Below are the entries; give again exactly the lines from the one mentioning "X137922000Y-78892400D03*" through the one mentioning "G04 #@! TO.N,Net-(U4-Pad5)*", inclusive.
Start of Exercise inputs
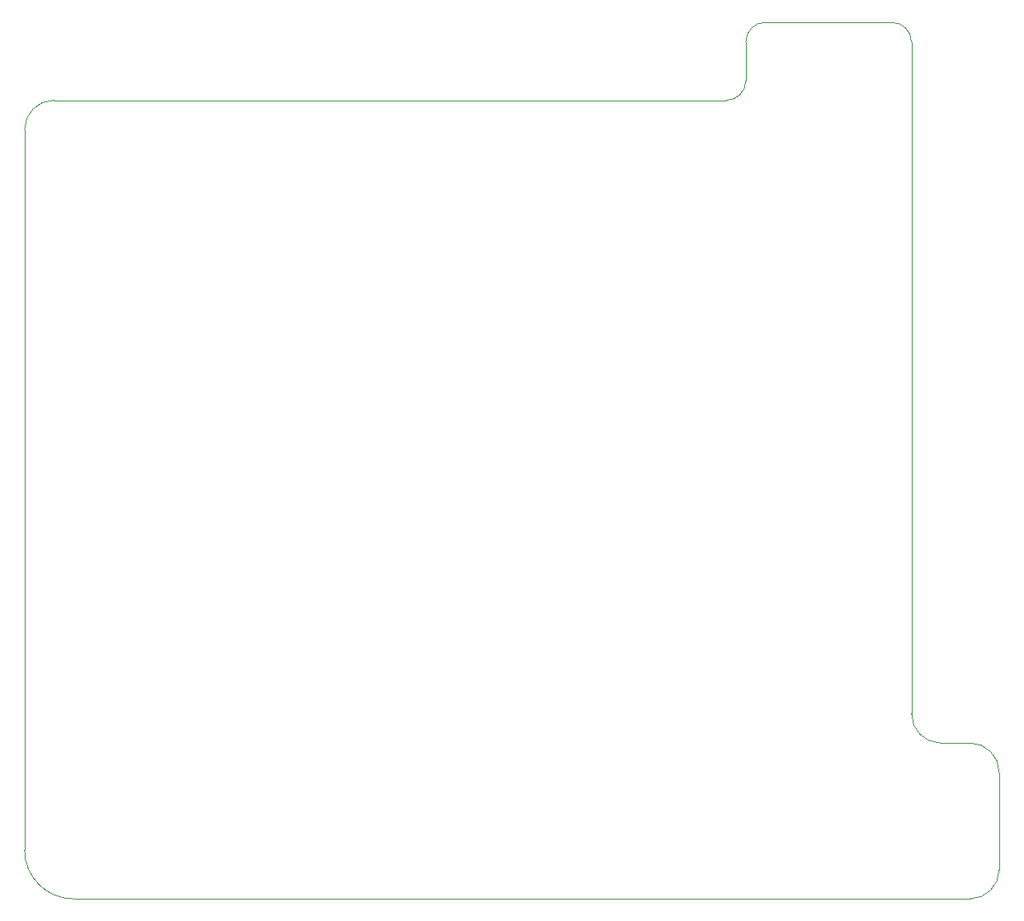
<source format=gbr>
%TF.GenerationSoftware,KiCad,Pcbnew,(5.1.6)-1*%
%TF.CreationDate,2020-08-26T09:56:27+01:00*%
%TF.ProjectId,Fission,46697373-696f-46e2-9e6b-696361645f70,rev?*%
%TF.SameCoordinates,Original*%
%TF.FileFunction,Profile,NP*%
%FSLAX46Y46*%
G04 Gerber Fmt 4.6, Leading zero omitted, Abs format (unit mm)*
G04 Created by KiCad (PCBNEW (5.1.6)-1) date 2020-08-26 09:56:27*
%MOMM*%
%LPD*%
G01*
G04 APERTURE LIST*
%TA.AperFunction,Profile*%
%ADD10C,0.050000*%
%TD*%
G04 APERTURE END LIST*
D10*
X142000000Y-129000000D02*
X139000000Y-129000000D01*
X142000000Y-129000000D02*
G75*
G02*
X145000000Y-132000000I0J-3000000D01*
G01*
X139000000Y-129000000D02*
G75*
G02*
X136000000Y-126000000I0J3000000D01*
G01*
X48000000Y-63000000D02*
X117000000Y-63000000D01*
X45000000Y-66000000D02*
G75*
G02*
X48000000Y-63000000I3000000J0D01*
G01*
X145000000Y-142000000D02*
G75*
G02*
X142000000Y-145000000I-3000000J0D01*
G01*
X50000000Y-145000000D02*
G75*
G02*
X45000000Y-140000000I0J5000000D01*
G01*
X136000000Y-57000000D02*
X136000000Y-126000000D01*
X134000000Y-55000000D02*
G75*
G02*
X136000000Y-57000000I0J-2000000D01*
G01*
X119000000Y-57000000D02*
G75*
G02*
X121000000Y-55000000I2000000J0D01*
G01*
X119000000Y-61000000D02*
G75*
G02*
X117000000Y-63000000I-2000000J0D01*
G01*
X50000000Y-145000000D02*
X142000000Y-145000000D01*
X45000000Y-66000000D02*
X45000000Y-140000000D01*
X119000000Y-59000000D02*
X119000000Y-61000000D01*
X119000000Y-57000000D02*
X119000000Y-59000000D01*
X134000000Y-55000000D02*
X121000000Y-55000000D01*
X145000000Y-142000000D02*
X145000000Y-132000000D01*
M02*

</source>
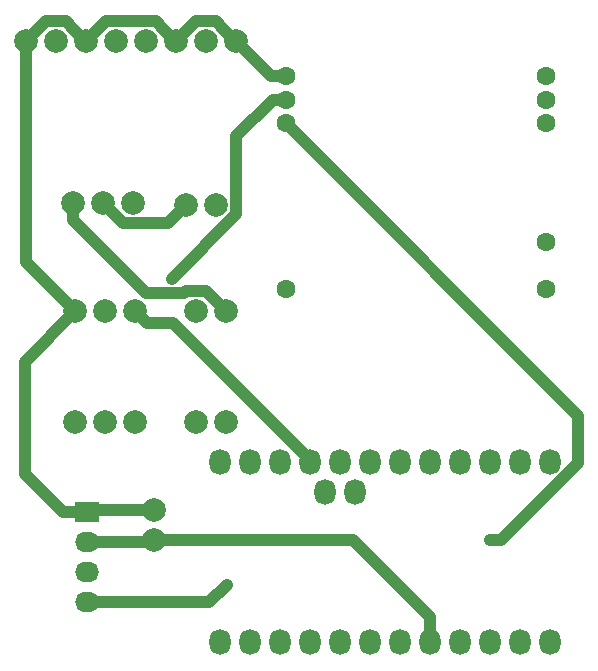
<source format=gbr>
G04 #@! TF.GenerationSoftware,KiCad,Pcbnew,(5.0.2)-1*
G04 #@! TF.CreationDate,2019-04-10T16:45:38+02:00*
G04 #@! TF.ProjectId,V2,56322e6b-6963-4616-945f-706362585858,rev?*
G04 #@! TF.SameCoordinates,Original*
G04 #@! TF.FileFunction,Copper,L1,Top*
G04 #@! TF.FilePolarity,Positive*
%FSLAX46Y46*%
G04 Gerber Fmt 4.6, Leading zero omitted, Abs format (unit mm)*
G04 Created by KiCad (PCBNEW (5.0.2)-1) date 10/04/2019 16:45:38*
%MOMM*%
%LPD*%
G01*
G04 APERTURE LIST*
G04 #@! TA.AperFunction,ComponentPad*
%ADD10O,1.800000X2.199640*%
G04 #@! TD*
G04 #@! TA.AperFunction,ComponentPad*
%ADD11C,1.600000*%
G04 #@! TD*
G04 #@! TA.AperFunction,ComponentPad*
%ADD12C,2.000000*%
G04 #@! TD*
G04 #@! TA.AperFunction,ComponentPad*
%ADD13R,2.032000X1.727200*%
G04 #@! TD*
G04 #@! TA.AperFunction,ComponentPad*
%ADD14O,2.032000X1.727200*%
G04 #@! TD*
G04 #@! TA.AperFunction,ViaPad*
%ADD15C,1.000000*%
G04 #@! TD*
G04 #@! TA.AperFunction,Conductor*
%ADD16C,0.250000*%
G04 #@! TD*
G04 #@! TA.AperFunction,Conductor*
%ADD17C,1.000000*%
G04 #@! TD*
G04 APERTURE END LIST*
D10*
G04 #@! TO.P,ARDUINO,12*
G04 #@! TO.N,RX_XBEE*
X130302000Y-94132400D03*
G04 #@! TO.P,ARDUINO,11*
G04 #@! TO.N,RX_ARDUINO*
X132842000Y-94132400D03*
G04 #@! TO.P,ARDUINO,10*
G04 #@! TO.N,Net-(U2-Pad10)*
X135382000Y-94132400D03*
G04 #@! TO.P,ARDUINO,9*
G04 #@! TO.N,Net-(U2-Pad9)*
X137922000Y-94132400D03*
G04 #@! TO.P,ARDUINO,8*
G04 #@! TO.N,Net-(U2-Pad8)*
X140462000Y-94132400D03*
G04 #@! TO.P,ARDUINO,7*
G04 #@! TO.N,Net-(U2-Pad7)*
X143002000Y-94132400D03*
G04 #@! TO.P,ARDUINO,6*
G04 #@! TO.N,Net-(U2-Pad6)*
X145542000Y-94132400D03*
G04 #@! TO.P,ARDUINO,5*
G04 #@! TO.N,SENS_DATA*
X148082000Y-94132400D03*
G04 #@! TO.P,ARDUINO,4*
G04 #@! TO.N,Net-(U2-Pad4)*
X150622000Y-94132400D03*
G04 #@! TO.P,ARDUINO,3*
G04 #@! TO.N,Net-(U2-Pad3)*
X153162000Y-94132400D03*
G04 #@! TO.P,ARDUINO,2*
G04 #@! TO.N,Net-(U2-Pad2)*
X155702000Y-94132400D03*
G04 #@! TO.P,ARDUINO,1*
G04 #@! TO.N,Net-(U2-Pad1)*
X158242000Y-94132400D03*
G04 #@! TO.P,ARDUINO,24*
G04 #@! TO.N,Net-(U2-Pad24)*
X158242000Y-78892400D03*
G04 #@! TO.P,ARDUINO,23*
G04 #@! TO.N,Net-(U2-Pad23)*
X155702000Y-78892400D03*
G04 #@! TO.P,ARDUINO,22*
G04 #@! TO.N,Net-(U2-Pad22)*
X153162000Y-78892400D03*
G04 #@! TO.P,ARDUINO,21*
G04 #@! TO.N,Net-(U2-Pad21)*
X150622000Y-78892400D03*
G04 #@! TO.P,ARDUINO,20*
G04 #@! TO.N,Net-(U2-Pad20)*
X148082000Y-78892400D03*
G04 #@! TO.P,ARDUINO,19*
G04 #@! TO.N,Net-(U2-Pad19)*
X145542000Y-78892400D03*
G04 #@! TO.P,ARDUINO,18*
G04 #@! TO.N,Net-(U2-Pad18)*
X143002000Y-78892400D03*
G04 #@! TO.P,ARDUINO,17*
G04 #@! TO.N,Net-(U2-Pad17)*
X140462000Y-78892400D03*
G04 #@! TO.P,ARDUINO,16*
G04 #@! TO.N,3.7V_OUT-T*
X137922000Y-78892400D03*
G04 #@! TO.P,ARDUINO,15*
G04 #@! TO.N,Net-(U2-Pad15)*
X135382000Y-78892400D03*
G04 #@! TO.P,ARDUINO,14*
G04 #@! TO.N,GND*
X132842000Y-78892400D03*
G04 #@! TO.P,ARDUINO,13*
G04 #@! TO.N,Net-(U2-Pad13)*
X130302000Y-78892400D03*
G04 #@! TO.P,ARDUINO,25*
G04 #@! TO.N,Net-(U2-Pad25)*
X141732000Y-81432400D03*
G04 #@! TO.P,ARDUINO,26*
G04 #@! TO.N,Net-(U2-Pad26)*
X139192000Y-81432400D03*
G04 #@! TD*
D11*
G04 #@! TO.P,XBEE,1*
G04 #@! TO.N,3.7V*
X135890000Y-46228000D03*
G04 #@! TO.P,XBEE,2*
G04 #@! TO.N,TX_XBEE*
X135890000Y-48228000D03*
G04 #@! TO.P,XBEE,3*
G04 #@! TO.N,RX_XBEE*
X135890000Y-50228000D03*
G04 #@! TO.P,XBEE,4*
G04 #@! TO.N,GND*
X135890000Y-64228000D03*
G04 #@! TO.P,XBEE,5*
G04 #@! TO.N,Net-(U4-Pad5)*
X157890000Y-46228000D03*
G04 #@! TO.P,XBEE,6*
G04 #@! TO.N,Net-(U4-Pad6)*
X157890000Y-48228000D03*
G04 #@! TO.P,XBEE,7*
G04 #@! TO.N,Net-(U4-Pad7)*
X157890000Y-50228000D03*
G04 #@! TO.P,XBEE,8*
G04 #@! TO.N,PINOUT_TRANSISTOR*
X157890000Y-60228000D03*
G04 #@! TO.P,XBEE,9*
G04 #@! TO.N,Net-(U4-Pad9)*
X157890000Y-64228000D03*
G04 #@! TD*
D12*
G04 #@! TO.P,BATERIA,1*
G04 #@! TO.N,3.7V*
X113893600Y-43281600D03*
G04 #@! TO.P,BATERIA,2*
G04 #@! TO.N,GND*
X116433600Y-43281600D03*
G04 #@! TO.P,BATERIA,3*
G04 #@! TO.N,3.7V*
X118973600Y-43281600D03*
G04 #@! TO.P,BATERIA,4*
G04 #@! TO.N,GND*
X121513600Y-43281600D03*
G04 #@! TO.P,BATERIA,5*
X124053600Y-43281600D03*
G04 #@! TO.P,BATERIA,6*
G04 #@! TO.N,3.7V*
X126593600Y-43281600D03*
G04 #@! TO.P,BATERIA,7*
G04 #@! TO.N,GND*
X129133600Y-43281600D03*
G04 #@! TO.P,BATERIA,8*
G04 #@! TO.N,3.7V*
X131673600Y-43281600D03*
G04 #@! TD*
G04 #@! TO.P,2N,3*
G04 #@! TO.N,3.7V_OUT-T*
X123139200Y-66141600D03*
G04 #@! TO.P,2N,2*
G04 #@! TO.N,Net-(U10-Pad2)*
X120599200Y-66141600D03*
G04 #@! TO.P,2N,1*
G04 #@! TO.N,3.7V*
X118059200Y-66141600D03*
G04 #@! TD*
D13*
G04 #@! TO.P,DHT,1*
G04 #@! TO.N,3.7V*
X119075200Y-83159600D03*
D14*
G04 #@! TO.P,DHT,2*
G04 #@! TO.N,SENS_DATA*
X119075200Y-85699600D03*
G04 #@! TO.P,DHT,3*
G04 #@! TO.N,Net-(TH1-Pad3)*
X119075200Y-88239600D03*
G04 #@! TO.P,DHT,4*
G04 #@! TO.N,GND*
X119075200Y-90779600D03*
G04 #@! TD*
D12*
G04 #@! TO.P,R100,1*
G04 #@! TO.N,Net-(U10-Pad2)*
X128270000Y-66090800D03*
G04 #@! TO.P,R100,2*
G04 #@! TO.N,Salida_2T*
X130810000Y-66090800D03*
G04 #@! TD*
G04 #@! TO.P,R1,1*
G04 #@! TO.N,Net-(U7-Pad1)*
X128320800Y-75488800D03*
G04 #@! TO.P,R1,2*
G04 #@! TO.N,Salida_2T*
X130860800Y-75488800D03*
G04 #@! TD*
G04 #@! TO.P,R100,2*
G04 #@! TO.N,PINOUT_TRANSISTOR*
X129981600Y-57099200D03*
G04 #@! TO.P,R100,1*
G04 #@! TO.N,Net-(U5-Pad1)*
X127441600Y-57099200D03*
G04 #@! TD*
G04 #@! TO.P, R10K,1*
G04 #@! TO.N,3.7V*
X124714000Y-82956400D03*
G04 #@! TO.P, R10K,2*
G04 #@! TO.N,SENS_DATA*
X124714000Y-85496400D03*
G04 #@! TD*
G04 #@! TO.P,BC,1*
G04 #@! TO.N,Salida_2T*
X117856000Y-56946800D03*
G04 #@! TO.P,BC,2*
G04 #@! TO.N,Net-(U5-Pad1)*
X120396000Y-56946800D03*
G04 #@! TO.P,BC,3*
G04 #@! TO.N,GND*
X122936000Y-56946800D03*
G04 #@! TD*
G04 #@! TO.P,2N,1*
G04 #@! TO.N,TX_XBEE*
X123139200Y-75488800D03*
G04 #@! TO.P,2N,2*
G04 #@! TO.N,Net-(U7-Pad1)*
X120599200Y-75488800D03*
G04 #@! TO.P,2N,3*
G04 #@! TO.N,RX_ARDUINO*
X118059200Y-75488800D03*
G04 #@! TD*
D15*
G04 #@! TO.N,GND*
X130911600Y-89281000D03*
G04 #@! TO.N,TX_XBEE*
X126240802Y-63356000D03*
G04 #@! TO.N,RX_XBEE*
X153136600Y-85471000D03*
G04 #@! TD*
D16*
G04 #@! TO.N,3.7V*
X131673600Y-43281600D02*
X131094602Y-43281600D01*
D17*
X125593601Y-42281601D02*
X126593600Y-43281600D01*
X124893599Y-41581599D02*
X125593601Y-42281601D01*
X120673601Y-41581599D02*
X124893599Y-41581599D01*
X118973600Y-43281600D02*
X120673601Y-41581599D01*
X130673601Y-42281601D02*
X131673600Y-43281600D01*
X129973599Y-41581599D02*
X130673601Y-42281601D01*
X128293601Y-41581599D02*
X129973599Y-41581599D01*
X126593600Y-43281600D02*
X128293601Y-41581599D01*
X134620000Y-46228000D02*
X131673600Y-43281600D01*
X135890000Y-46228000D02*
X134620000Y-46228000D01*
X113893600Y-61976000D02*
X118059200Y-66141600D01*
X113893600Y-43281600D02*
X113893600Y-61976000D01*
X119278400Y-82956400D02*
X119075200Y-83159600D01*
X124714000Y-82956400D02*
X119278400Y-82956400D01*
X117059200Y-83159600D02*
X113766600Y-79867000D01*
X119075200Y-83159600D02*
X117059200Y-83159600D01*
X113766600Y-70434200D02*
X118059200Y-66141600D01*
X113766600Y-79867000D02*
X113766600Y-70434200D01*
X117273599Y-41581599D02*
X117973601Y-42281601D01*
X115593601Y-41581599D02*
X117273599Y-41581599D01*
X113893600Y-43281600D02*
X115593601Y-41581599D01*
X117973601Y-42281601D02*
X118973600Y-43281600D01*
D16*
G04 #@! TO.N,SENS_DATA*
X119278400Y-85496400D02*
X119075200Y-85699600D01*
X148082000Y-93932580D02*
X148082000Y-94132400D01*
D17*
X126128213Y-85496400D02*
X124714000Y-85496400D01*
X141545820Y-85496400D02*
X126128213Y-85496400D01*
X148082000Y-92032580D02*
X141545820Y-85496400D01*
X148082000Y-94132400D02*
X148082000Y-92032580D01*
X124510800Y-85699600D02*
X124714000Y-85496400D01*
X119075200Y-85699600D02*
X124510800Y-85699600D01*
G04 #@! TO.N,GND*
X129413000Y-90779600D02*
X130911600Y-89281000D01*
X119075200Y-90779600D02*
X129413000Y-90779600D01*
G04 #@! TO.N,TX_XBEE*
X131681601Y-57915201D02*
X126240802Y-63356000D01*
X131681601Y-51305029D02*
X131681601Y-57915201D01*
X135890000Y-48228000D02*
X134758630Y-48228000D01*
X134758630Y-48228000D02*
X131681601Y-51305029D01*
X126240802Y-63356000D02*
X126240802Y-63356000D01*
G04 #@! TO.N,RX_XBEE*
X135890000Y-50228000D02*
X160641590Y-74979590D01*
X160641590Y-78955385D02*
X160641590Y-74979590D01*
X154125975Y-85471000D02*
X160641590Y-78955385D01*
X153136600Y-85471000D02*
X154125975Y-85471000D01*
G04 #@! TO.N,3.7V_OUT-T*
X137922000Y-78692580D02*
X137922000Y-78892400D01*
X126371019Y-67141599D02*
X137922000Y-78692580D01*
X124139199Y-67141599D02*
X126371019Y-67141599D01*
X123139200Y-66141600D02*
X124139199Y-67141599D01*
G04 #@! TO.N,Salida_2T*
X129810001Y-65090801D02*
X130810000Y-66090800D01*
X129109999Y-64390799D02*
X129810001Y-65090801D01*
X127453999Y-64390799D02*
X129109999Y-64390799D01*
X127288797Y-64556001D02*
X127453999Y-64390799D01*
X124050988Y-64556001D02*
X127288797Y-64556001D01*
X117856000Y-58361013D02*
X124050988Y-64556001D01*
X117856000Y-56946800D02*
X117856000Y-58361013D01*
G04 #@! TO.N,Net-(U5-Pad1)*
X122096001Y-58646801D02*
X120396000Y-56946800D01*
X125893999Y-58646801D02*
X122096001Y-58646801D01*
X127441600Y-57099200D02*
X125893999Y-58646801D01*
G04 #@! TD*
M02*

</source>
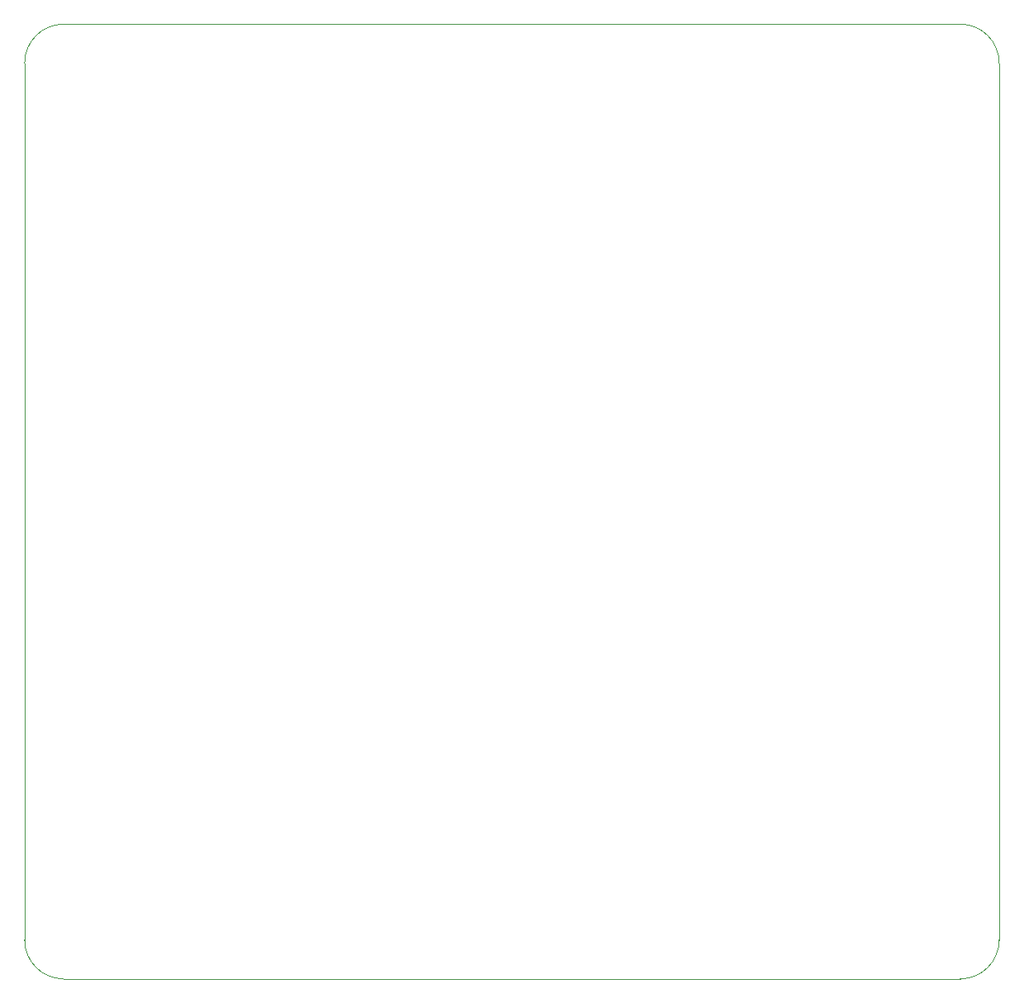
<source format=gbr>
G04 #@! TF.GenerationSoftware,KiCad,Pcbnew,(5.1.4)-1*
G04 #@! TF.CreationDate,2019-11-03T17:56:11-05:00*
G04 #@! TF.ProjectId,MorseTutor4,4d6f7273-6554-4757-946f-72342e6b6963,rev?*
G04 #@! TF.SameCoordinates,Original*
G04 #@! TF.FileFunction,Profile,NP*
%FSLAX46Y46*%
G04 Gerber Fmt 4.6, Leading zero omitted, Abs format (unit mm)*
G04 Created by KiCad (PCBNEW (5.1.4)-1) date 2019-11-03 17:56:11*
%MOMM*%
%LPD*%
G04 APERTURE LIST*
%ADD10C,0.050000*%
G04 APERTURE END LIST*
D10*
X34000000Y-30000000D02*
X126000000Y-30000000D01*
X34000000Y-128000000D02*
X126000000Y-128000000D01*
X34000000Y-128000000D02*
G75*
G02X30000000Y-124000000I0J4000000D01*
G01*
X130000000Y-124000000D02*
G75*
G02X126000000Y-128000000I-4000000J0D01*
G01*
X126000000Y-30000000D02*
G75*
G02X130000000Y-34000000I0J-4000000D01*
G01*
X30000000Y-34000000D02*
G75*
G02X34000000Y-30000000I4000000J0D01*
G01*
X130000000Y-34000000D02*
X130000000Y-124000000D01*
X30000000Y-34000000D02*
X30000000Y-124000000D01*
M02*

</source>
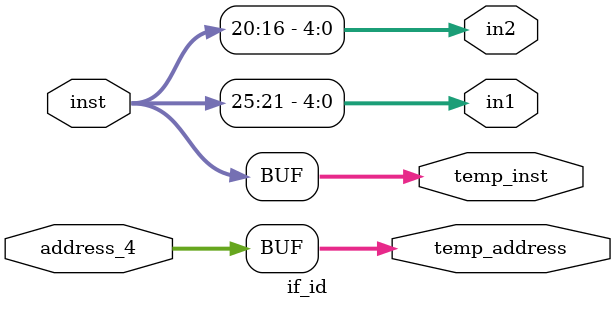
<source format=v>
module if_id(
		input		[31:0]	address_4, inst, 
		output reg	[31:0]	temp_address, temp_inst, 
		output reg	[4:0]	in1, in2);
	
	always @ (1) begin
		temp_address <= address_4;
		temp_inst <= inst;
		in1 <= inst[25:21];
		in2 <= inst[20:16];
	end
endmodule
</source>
End of Exercise inputs
Solution for this exercise:
X137922000Y-78892400D03*
G04 #@! TO.P,ARDUINO,15*
G04 #@! TO.N,Net-(U2-Pad15)*
X135382000Y-78892400D03*
G04 #@! TO.P,ARDUINO,14*
G04 #@! TO.N,GND*
X132842000Y-78892400D03*
G04 #@! TO.P,ARDUINO,13*
G04 #@! TO.N,Net-(U2-Pad13)*
X130302000Y-78892400D03*
G04 #@! TO.P,ARDUINO,25*
G04 #@! TO.N,Net-(U2-Pad25)*
X141732000Y-81432400D03*
G04 #@! TO.P,ARDUINO,26*
G04 #@! TO.N,Net-(U2-Pad26)*
X139192000Y-81432400D03*
G04 #@! TD*
D11*
G04 #@! TO.P,XBEE,1*
G04 #@! TO.N,3.7V*
X135890000Y-46228000D03*
G04 #@! TO.P,XBEE,2*
G04 #@! TO.N,TX_XBEE*
X135890000Y-48228000D03*
G04 #@! TO.P,XBEE,3*
G04 #@! TO.N,RX_XBEE*
X135890000Y-50228000D03*
G04 #@! TO.P,XBEE,4*
G04 #@! TO.N,GND*
X135890000Y-64228000D03*
G04 #@! TO.P,XBEE,5*
G04 #@! TO.N,Net-(U4-Pad5)*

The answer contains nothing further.